Dernières Marseillaises, derniers discours, derniers selfies, dernière tournée au long cours... Le chef de l'État sortant s'est confié à quelques journalistes dans les jardins de la résidence de France, mardi soir à Kuala Lumpur, et il l'assure à qui veut bien l'entendre: "Je n'ai pas peur du vide".
François Hollande venait de s'exprimer devant la communauté française qui l'écoutait, pataugeant dans la boue, sous un déluge tropical, lointaine réminiscence de celui qui avait accompagné sa remontée des Champs-Élysée, cinq ans plus tôt. La boucle est bouclée.
Que fera-t-il le jour d'après? "Il n'y a pas de retraite", "pas de plan" mais "autre chose" et cet "autre chose" dépend "beaucoup du pays lui-même, de ce qu'il y a comme possibilité de faire pour lui, pour moi", de "la vie politique", répond-il.
"Je ne sais pas ce que je vais faire" mais "je sais ce que je ne vais pas faire", enchaîne le président après avoir déjà prévenu la veille à Singapour qu'il ne se lancerait pas dans les affaires, comprendre, pas comme Nicolas Sarkozy, entré au conseil d'administration du groupe Accor.
Que faire alors? "Lire" et voyager "plus librement", en France plutôt qu'à l'étranger, "écouter" ses compatriotes et "être pleinement moi-même", libéré de ses "obligations" présidentielles quand "tout propos, tout geste, tout commentaire" est commenté, disséqué.
Ne pas se précipiter non plus pour s'exprimer sauf si une menace "très grave" planait sur la France.

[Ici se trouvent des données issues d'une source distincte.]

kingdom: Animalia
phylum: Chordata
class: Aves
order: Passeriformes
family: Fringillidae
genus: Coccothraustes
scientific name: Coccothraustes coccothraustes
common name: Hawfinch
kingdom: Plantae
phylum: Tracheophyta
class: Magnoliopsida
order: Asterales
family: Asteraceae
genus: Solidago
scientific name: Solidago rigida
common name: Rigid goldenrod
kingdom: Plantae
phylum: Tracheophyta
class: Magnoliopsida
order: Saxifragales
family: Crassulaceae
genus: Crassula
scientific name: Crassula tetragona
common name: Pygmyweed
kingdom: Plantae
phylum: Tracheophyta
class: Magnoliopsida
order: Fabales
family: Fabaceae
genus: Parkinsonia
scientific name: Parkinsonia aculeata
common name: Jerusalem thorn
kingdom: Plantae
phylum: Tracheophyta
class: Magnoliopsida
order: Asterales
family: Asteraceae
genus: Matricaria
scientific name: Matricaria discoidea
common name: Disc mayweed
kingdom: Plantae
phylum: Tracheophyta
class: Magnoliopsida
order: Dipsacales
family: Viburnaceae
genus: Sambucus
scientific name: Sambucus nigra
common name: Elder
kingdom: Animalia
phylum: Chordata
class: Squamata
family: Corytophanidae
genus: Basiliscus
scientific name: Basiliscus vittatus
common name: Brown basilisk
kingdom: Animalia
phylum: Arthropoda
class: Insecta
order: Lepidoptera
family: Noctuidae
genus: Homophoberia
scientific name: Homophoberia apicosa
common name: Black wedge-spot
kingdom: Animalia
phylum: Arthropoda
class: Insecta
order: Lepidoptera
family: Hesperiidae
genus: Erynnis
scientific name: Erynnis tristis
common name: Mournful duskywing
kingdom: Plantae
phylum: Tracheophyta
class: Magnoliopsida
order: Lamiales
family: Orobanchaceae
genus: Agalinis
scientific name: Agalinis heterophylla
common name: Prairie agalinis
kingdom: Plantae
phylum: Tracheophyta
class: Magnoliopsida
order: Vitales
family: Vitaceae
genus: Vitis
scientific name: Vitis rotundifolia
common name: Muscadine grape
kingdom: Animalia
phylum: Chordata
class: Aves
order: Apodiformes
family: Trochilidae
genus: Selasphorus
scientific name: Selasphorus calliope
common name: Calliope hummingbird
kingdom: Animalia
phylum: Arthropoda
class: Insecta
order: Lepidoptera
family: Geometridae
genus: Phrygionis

Déjà, François Hollande parle de sa présidence au passé: "Vraiment, je suis très heureux d'avoir été président même si ça a été une période très dure."
"Encore plus dur"
La nostalgie pointe. Il pense à Jean-Yves Le Drian qui l'a accompagné de bout en bout et jusque dans cette tournée en Asie du Sud-Est, l'"ami" fidèle, le "meilleur ministre de la Défense depuis très longtemps".
"Fier, je l'ai été, heureux dans certaines circonstances, quand des résultats ont été enregistrés, malheureux quand on a été sous les épreuves", la crise de la zone euro, le chômage, les guerres et les attentats. "Rien n'a été simple dès le départ..."
"Le temps des présidents est un temps difficile, partout, et va l'être encore parce que le monde est difficile et sera encore plus dur", augure-t-il.
Dans cette adversité, il se prend à penser à ses prédécesseurs, le général de Gaulle qui a "connu la guerre d'Algérie et Mai 68", Georges Pompidou, confronté à "une tragédie personnelle", la maladie qui devait l'emporter avant la fin de son mandat.
Il pense aussi à son successeur: "Si c'est un ancien ministre de ce gouvernement, c'est différent, une autre phase, mais ce n'est pas la même chose que d'avoir un ancien opposant." De qui s'agit-il? Benoît Hamon, le candidat du PS qu'il n'a pas adoubé, ou Emmanuel Macron, son fils spirituel? Il ne le dira pas.
Mercredi soir, arrivé au terme de sa tournée asiatique, il évoque lui-même devant les Français de Jakarta le "dernier déplacement de mon quinquennat". Sa gorge se serre imperceptiblement. La salle bondée l'applaudit. Son discours s'étire.
"Faites en sorte de porter l'espoir qui est le message de la République française", exhorte-t-il encore. La Marseillaise retentit. Il applaudit, geste inédit en ces circonstances. Son regard balaie l'auditoire comme s'il voulait fixer à jamais ces images dans sa mémoire.
Sa dernière mission sera d'empêcher la victoire du "populisme", du "nationalisme" et de "l'extrémisme", bref du FN.
Puis, entre les deux tours, il s'exprimerait avec cette même volonté de faire barrage à l'extrême droite si la Marine Le Pen parvenait à se qualifier. Comme en 2002 quand il avait appelé à voter Jacques Chirac contre Le Pen père.